Palavras

Palavras dizem coisas, mas que coisas? Certo dia, ele leu a palavra “liberdade” na lataria de um caminhão e ficou pensando durante horas nela. Não pensava no seu significado, mas só na sua sonoridade e nos diferentes modos e tons de dizê-la. Horas e horas se passaram nisso sem chegar à conclusão nenhuma.

Na segunda vez em que viu essa palavra estava sonhando. Era calmo e tranquilo o cenário montado pelo seu subconsciente, tendo somente ele no alto de uma grande montanha com uma vista para toda a sua cidade. O ar úmido e agradável combatia o calor do sol já fraco do entardecer, causando uma das melhores sensações do mundo. Entretanto, a palavra estava pronta para começar a persegui-lo. Inicialmente, ela estava escrita nas nuvens e, com um piscar de olhos, ele já estava em um local fechado com a palavra escrita em todas as paredes que via. O espaço em branco quase não existia, sendo completamente preenchido por palavras. Ele corria desesperadamente enquanto virava a cabeça tentando olhar para todos os lados ao mesmo tempo. Depois de minutos que pareciam assustadoras horas, chegou ao final do corredor e teve que escolher entre duas portas. Escolheu a da direita e, logo que entrou, a porta foi fechada com grossas correntes. Estava novamente em um lugar fechado com a palavra escrita em todas as direções. Dessa vez, o quarto era bem menor e sem saída nenhuma a vista. Assim que terminou de olhar para todos os lados, as paredes começaram a se mover lentamente em sua direção. O ar parecia desaparecer. A escuridão aumentava, mas as palavras ficavam mais legíveis. O medo aumentava. A respiração encurtava. Sabia que estava dormindo e queria acordar, então fechou os olhos com o máximo de força. Entretanto, assim que terminou o movimento, se via no mesmo quarto novamente. Tentou de novo e de novo, mas isso continuava acontecendo interminavelmente. O desespero o dominou e só conseguiu sentar no chão e colocar a sua cabeça entre os joelhos enquanto as paredes se aproximavam lentamente. E foi com essa mesma velocidade que ela atingiu o seu corpo e continuou prosseguindo, quebrando cada osso e esmagando cada músculo do seu corpo enquanto ele gritava com a enorme dor que sentia. Somente acordou quando morreu.
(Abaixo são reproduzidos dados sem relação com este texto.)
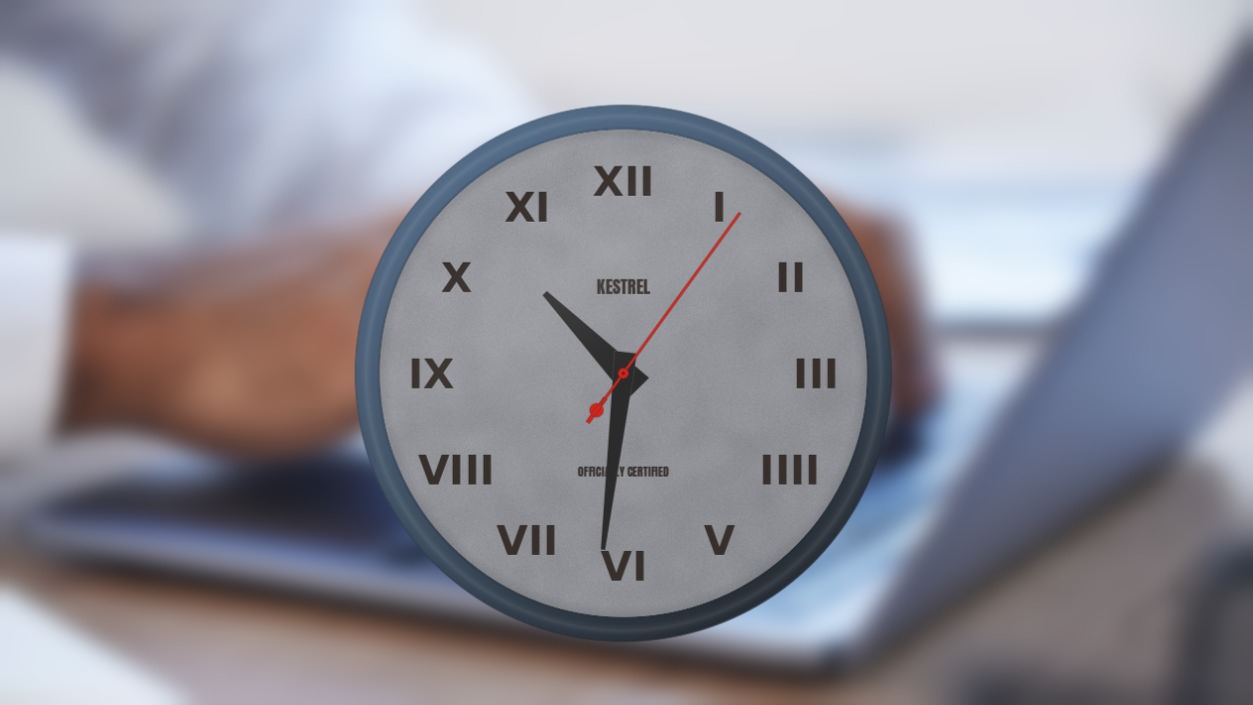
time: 10:31:06
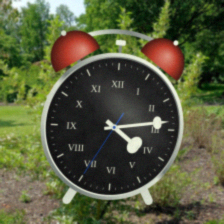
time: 4:13:35
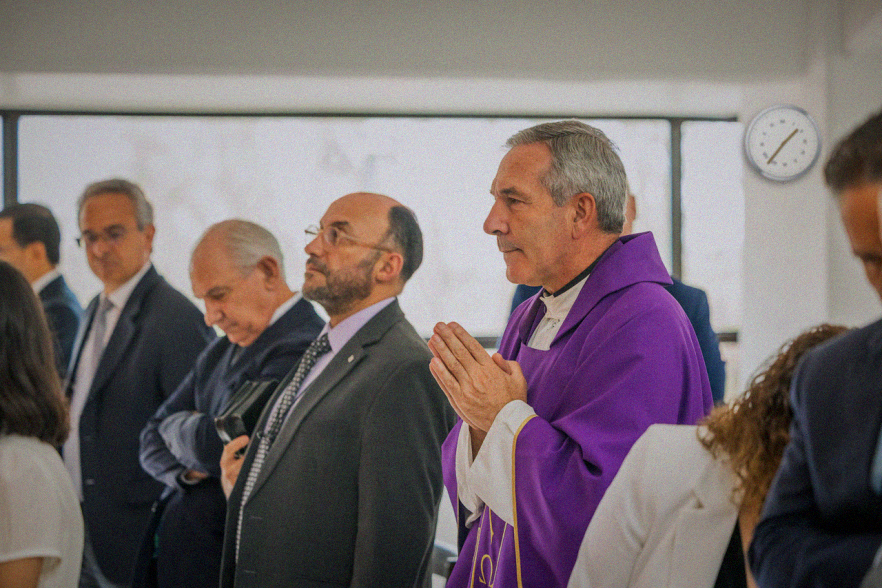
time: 1:37
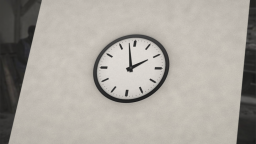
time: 1:58
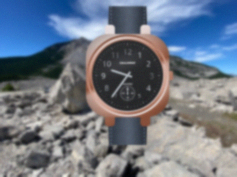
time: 9:36
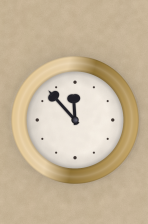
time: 11:53
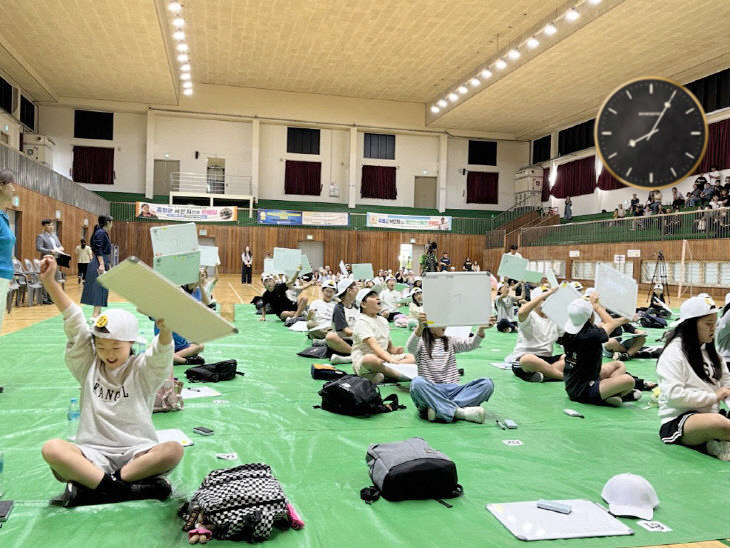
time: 8:05
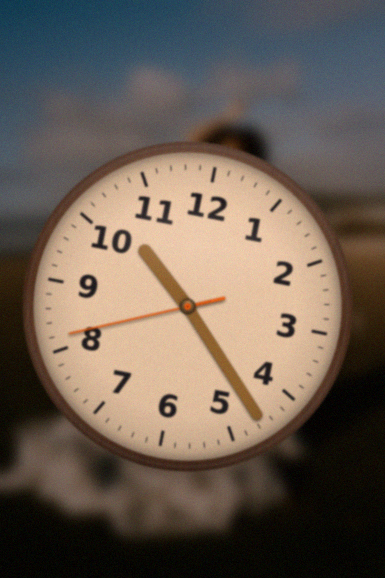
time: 10:22:41
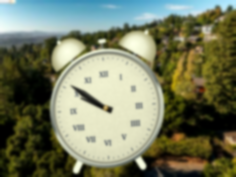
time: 9:51
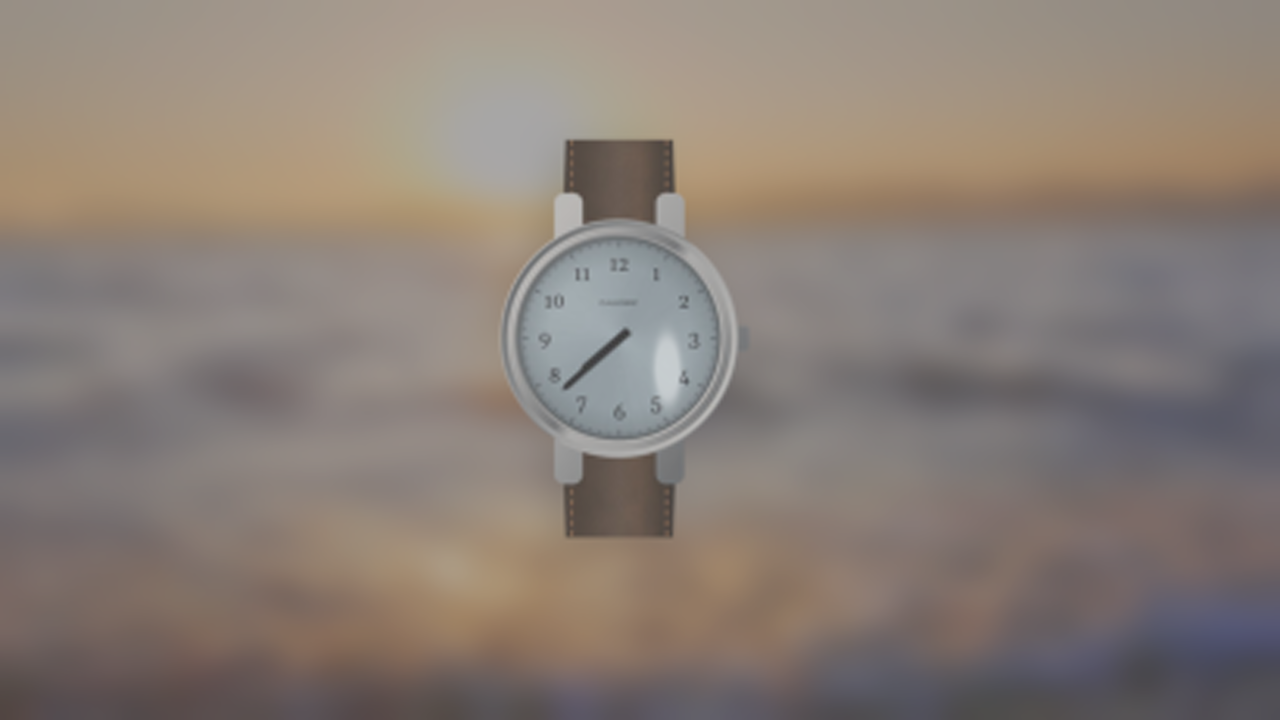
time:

A partir desse momento, a palavra começou a persegui-lo em todos os lugares enquanto estava acordado. Nas primeiras vezes em que a via, somente fechava os olhos acreditando não ser nada. Mas isso foi aumentando de tamanho. Achava que estava sendo constantemente vigiado por ela. Pouco tempo depois disso, começou a perceber que não era mais preciso ver a palavra escrita. As letras de outros palavras mudavam de lugar rapidamente somente para mostrar a odiável palavra para ele. Percebendo isso, parou de tentar não ler a palavra e começou a fugir dela. Acreditava que, se corresse rápido o suficiente, escaparia da perseguição dessa palavra.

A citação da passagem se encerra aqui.